El margen terapéutico de la anticoagulación con Sintrom es muy estrecho de forma que el efecto de dicho fármaco, medido mediante el cociente internacional normalizado (INR), debe estar entre 2 y 3. Fuera de esos niveles, aumenta notablemente el riesgo de embolias o episodios hemorrágicos, por lo que conviene ser muy riguroso en la toma del tratamiento y realizar un seguimiento continuo de su efecto para asegurar una anticoagulación adecuada. Este hecho significa que pacientes con demencia, frecuentemente dependientes, deberán contar con la ayuda de cuidadores que aseguren la toma de la medicación y la realización de los controles pertinentes. En este sentido, y aunque todavía no existen estudios que ofrezcan datos clínicos relevantes en el subgrupo de pacientes con demencia, los anticoagulantes orales de acción directa parecen una opción atractiva en este escenario.

En cualquier paciente anticoagulado es además fundamental controlar la función renal, sobre todo en ancianos con una enfermedad renal crónica ya evolucionada. Cualquier problema de salud sobreañadido por pequeño que parezca, puede ayudar a deteriorar bruscamente la función de dicho riñón, incrementando el riesgo de complicaciones derivadas del uso de estos fármacos.

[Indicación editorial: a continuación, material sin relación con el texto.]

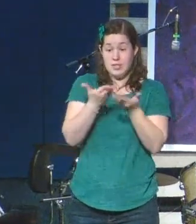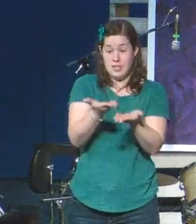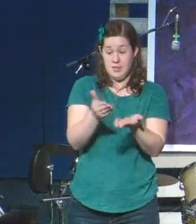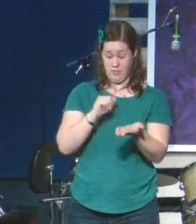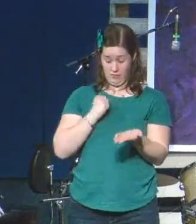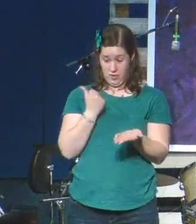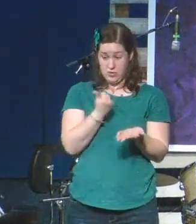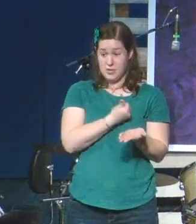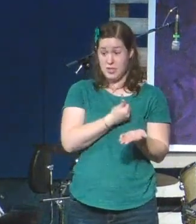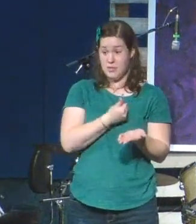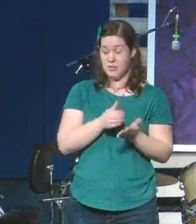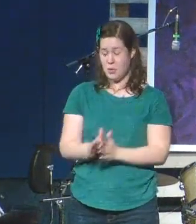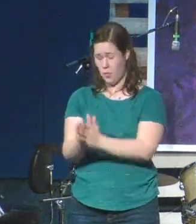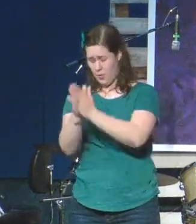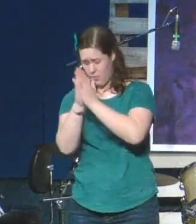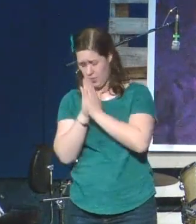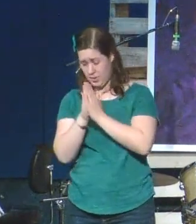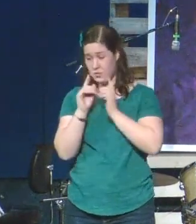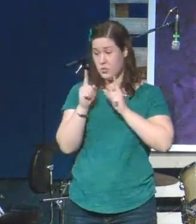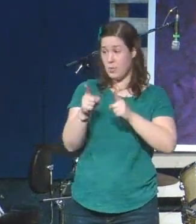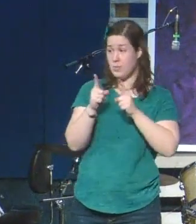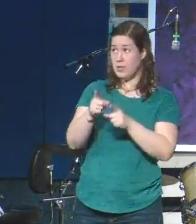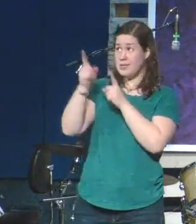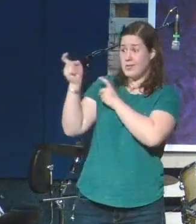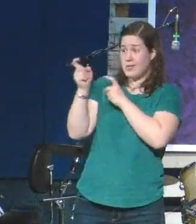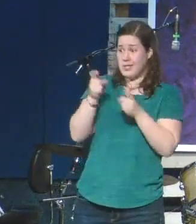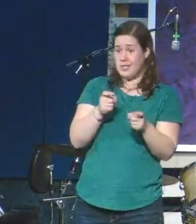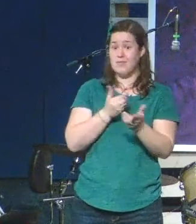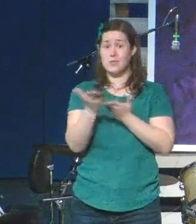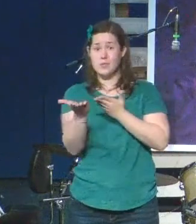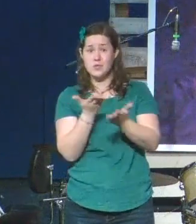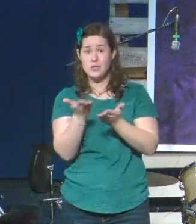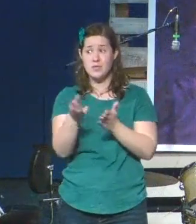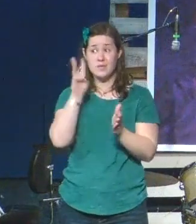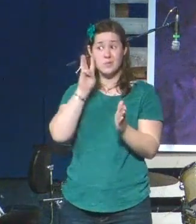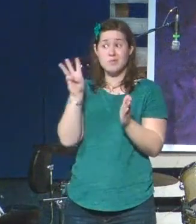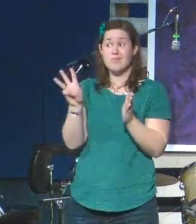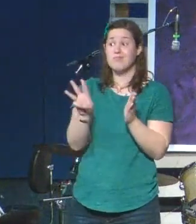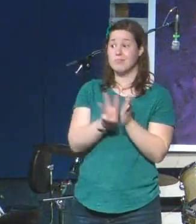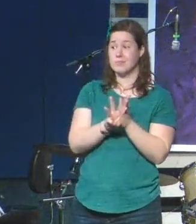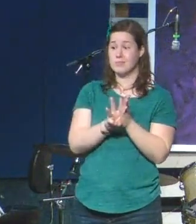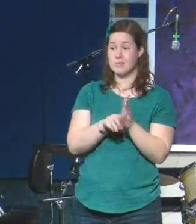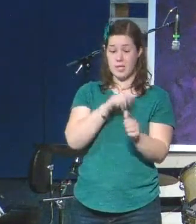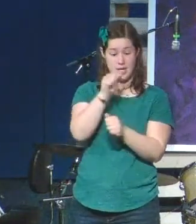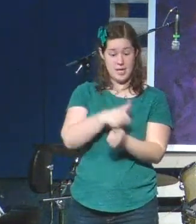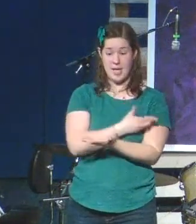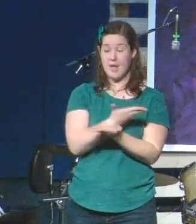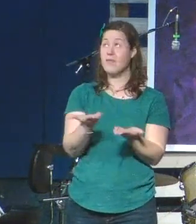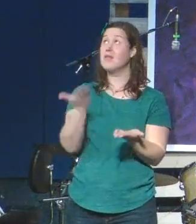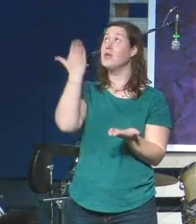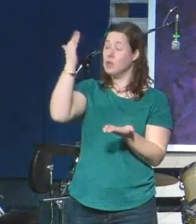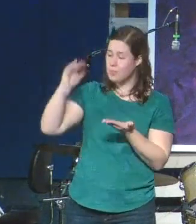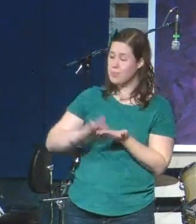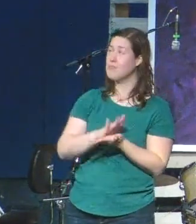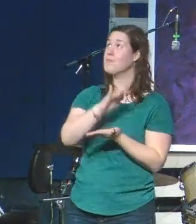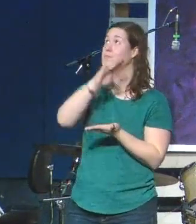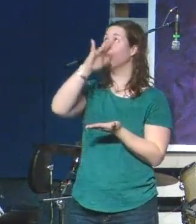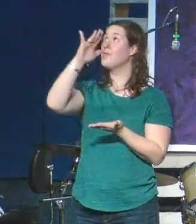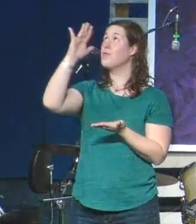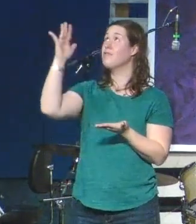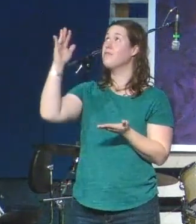our prayers, our presence, our gifts, our service, and our witness, that in everything you may be glorified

Deberemos además revisar y controlar el resto de medicamentos asociados y que estos pacientes con frecuencia toman, para evitar el riesgo de efectos secundarios por interacciones.

En definitiva y a modo de conclusión, decir que ni la edad avanzada ni la existencia de una demencia leve o moderada, son razones para evitar el uso de fármacos anticoagulantes en pacientes con FA, siempre y cuando el riesgo de embolia así lo exija. Sí deberemos ser muy rigurosos en el uso adecuado de dichos fármacos, en el control del efecto de los mismos, en el uso de medicaciones concomitantes que puedan interaccionar con estos y en el control de la función renal del paciente.